Naturschützer widersprechen Forstleuten

BUND kritisiert Abholzung von Fichten im Rhein-Sieg-Kreis

Ein Borkenkäfer kriecht über eine befallene Fichte.

Ein Borkenkäfer kriecht über eine befallene Fichte.

Rhein-Sieg-Kreis. Aus Sicht der Forstwirtschaft ist der aktuelle starke Borkenkäferbefall eine Gefahr für die heimischen Wälder. Naturschützer sehen darin jedoch eine Bereicherung. „Ökologisch ist das der totale Schub für das Gebiet“, meint Achim Baumgartner von der BUND Kreisgruppe Rhein-Sieg-Kreis.

Der heiße Sommer brachte trockene Wälder mit sich und die trockenen Wälder den Borkenkäfer. Die ausgetrockneten Fichten begünstigten den Populationszuwachs des kleinen Käfers erheblich. Aus Sicht der Forstwirtschaft ist der aktuelle Borkenkäferbefall eine Gefährdung für den Wald, denn die Tiere lassen nicht nur einzelne Bäume, sondern ganze Bestände aussterben. Für Naturschützer allerdings ist der Borkenkäfer für die Entwicklung des Waldes geradezu eine Bereicherung: Der Borkenkäferbefall sei ein Zeugnis der Selbstheilungskräfte der Natur und verwandele den Nadelforst in einen klimaangepassten Naturwald, teilte der Bund für Umwelt und Naturschutz Deutschland (BUND) jetzt mit.

„Ökologisch ist das der totale Schub für das Gebiet“, meint Achim Baumgartner von der BUND Kreisgruppe Rhein-Sieg-Kreis. Die trockenen Fichten böten im Wald neue Lebensräume, die erhöhte Borkenkäferpopulation Nahrungszuwachs für die Tiere des Waldes, etwa für den Specht. „Dadurch, dass die Fichten keine Nadeln mehr haben, bekommt der Waldboden viel mehr Sonnenlicht und es stellt sich eine Naturverjüngung ein“, so Baumgartner. Auch die Borkenkäferpopulation gehe in einem solchen Verlauf von selbst zurück.

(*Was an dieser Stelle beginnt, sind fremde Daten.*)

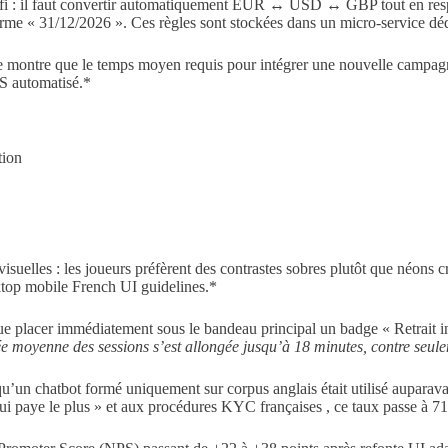
fi : il faut convertir automatiquement EUR ↔ USD ↔ GBP tout en respec
forme « 31/12/2026 ». Ces règles sont stockées dans un micro‑service d
 montre que le temps moyen requis pour intégrer une nouvelle campagn
S automatisé.*
tion
visuelles : les joueurs préfèrent des contrastes sobres plutôt que néons 
esktop mobile French UI guidelines.*
ue placer immédiatement sous le bandeau principal un badge « Retrait i
 moyenne des sessions s’est allongée jusqu’à 18 minutes, contre seule
u’un chatbot formé uniquement sur corpus anglais était utilisé auparavant
ui paye le plus » et aux procédures KYC françaises , ce taux passe à 71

Dass die Forstwirtschaft seit dem erhöhten Borkenkäferbefall nicht nur einzelne Bäume, sondern ganze Hektar Wald kahlschlägt, damit möglichst viele Käfer zusammen mit dem Holz den Wald verlassen, ist laut Baumgartner gegenläufig zu dieser ökologischen Entwicklung. „Es geht auch um den Schutz des Bodens, der zu wenig beachtet wird. Durch das Befahren des Waldbodens wird die Wasserspeicherfähigkeit zerstört und das Austrocknen der Bäume gefördert“, erklärt Achim Baumgartner.

Aus Sicht des BUND Rhein-Sieg-Kreis sei zu prüfen, inwiefern die Fortwirtschaft Gefahr läuft, in Fauna-Flora-Habitat-Gebieten (FFH), wie etwa dem Naafbachtal, gegen rechtliche Vorschriften zu verstoßen. Das Räumen von Flächen mit Käferbefall müsse daher nach Vorgaben des Europäischen Gerichtshofs im Rahmen einer FFH-Verträglichkeitsprüfung kritisch hinterfragt werden, so fordert es der BUND Rhein-Sieg-Kreis.

Die Forstwirtschaft sieht für diese Forderung keine Grundlage: „Eine Wiederaufforstung ist auch im Sinn des Naturschutzes eine absolut sinnvolle Sache. Deshalb werden heimische Eichen aufgeforstet, die wiederum Lebensraumtypen werden“, so Uwe Schölmerich, Leiter des Regionalforstamts Rhein-Sieg-Erft in Eitorf. Der Kahlschlag der betroffenen Fichten werde außerdem so vorgenommen, dass Lebensräume und Waldböden nicht mehr Schaden als nötig nähmen. Es handele sich höchstens um Einzelfälle. Vielmehr könnten in Waldgebieten mit Gehwegen die umfallenden Fichten sogar für Fußgänger gefährlich werden.

Starker Befall betrifft vor allem den Bonner Kottenforst, das Vorgebirge oder das Naafbachtal. Die Population der Borkenkäfer sei so ausgedehnt wie seit 1947 nicht mehr, so Schölmerich.